To the left (or right) of your mitre station, permanently fasten the fastcap extrusions (you can go up to 10 feet, I cut mine to slight larger than 8 foot capacity_. Now you have a repeatable system for cutting the same length that is wonderful. No need to put butcher block on the side with the fastcap stuff.
I put wall cabinets up to use that "wasted space" that is needed for the miter saw to be offset from the wall. Do whatever you want to the other side.
It is best to permanently fasten the miter saw to the table as well, so you do not have to keep readjusting.

Also, put dust collection in the hood surrounding the miter box.. Even if you can't use it right away.. plan ahead.

On the side that you don't put Fastcap stuff, you might want to use the Kreg Klamp Track so you can use their bench clamps.
Or put dogholes in , so you can use a multitude of workbench stuff.. If you use the left side with the fastcap stuff, there is really no need to have a miter saw fence the right side .. I have never seen the need to have one.

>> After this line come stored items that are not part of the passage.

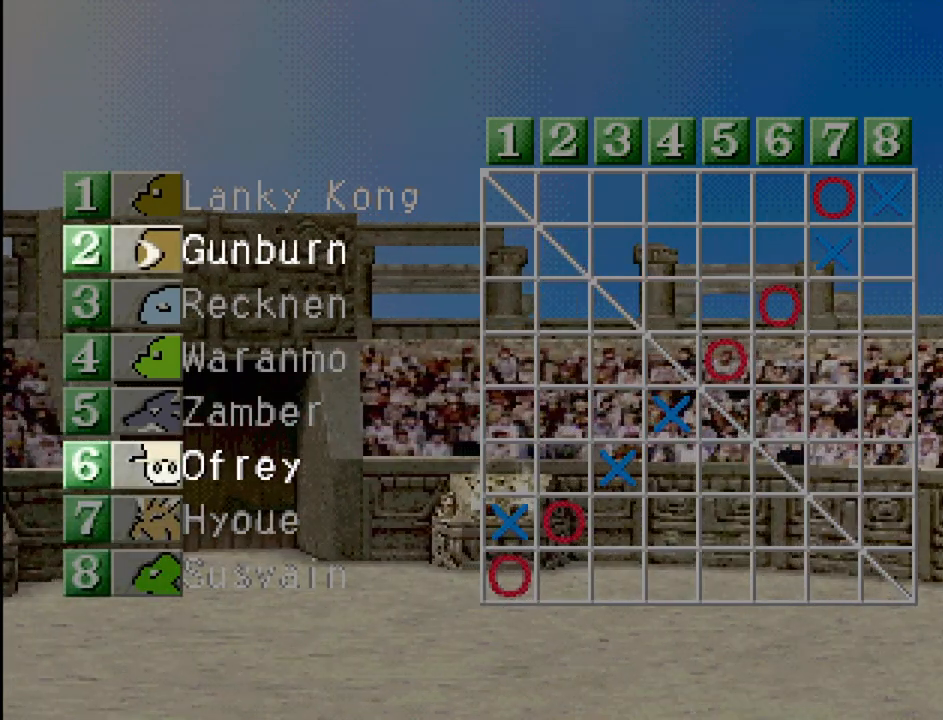
{"buttons": [], "events": []}
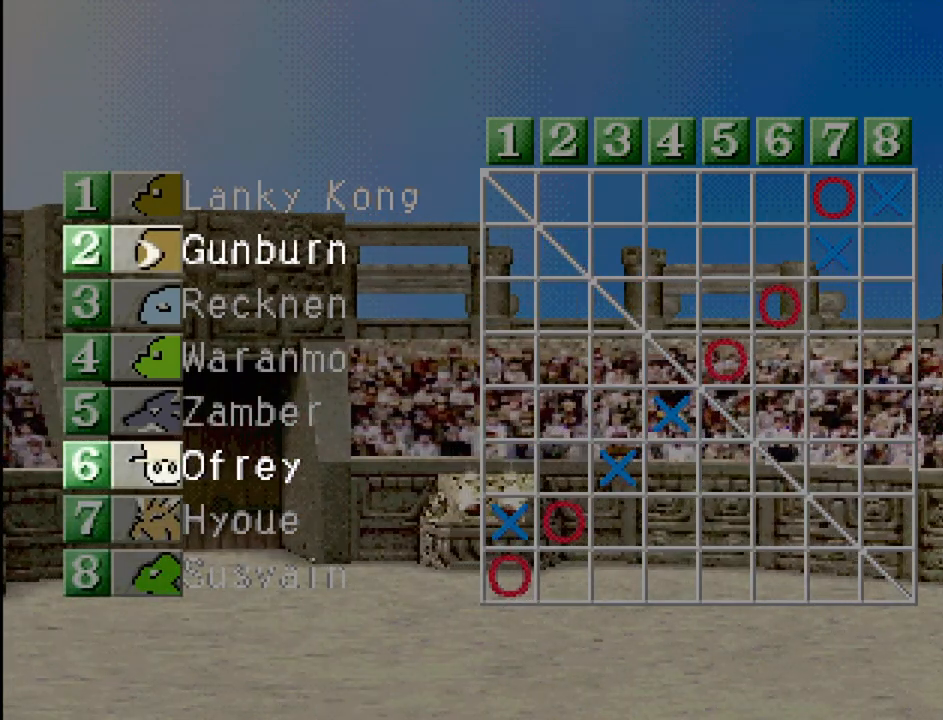
{"buttons": [], "events": []}
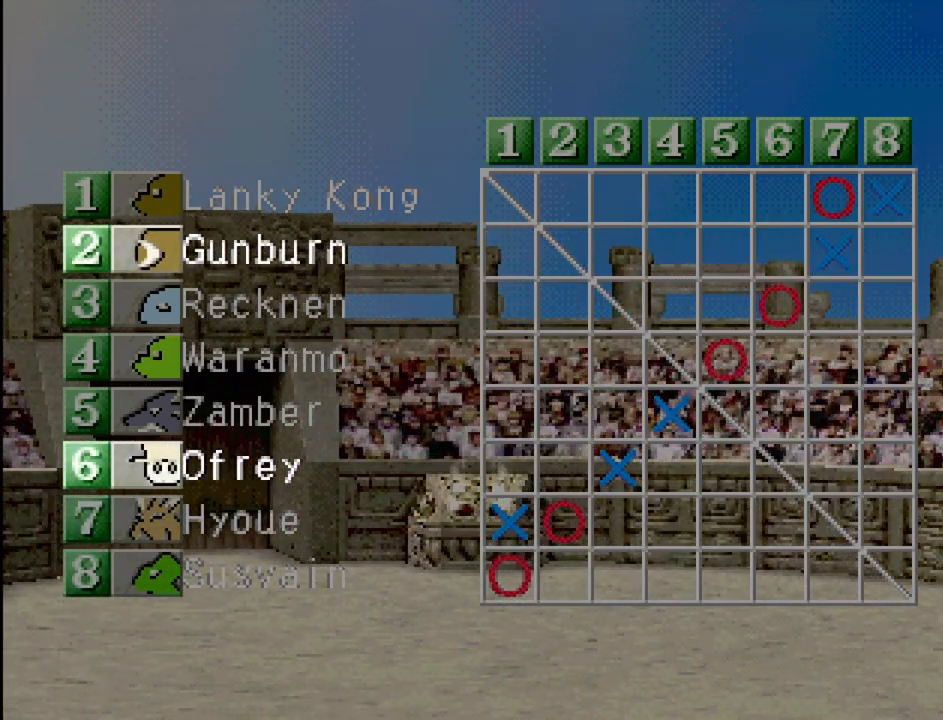
{"buttons": ["CROSS"], "events": [[383, "CROSS", "down"]]}
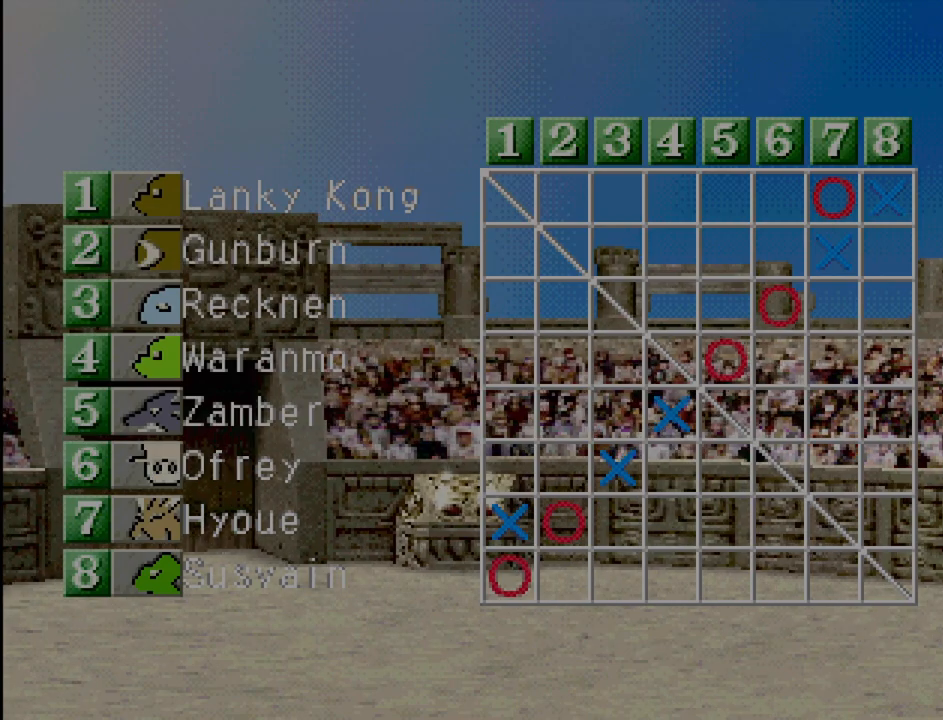
{"buttons": [], "events": [[17, "CROSS", "up"]]}
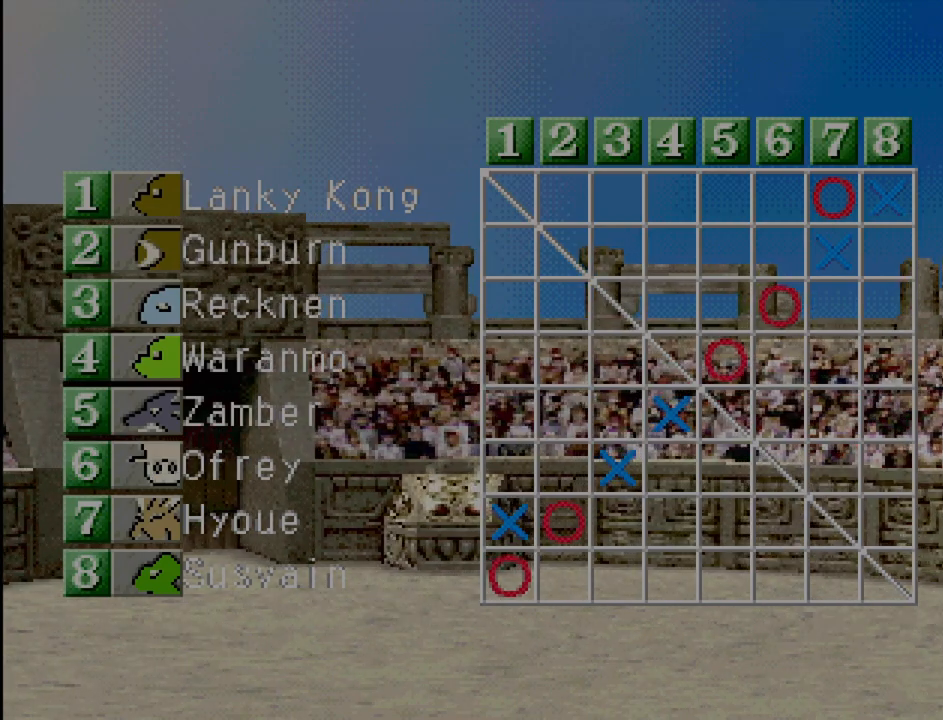
{"buttons": [], "events": []}
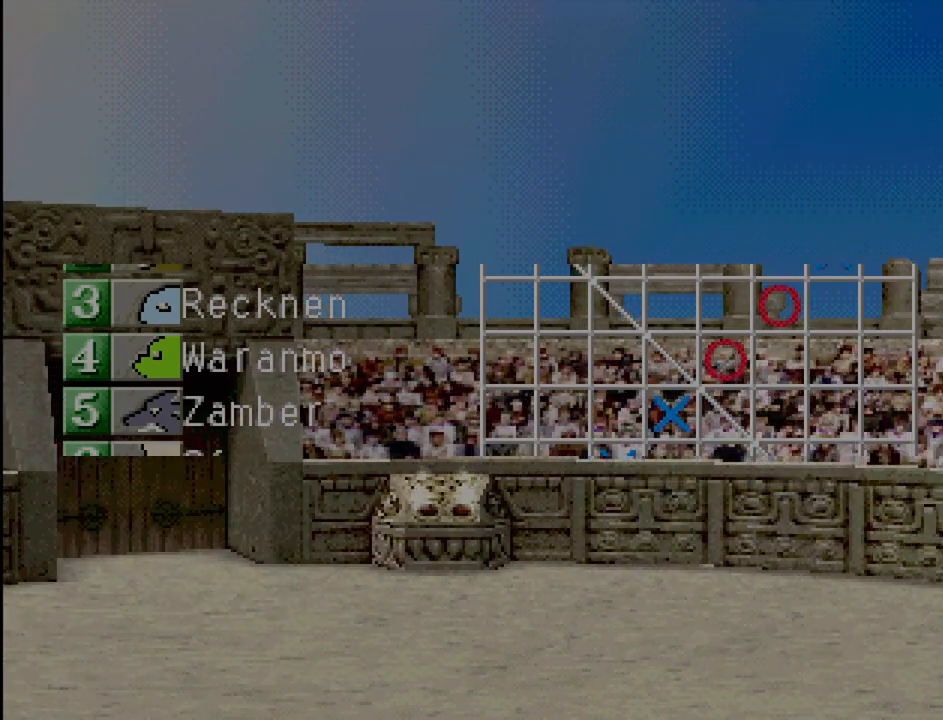
{"buttons": [], "events": []}
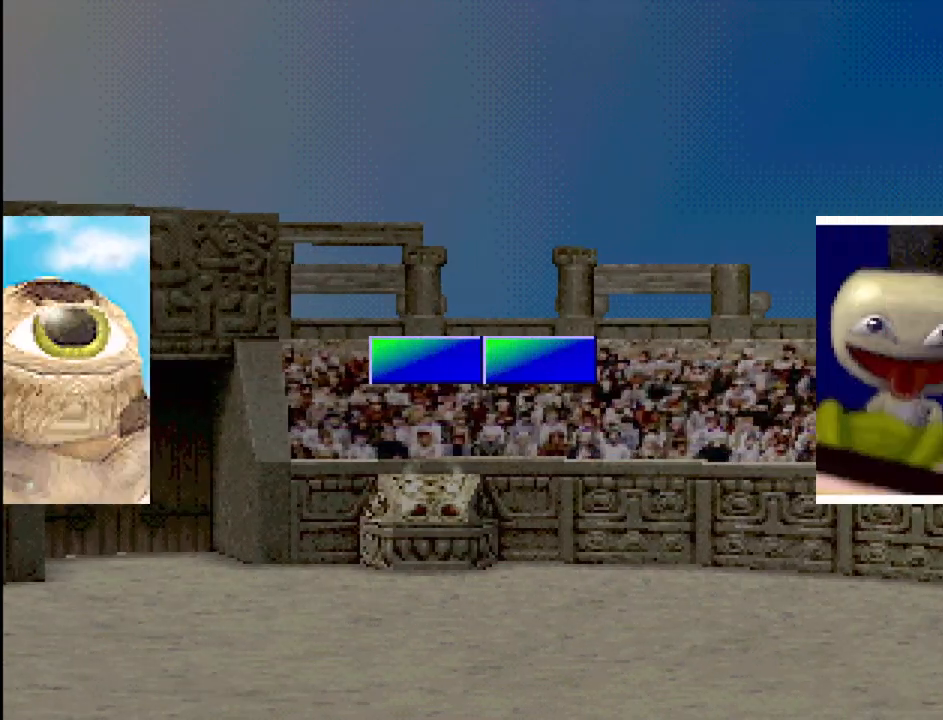
{"buttons": [], "events": []}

But I WANT the butcher block top! 
Cool

In all seriousness, the Fastcap Best Fence is a great product but it would interfere with the other things I want to use the t-track for. If it was a production shop I would definitely consider it but as a hobby woodworker, I'm just not sold on it for my needs. 

Dust collection is definitely planned. I discussed that in detail in another reply. 

If I can fit a couple wall cabinets on either side of the dust hood' I probably will but the dust hood goes on the window wall between two of the windows so they may be very narrow cabinets.

Tom
"Well, my time of not taking you seriously is coming to a middle."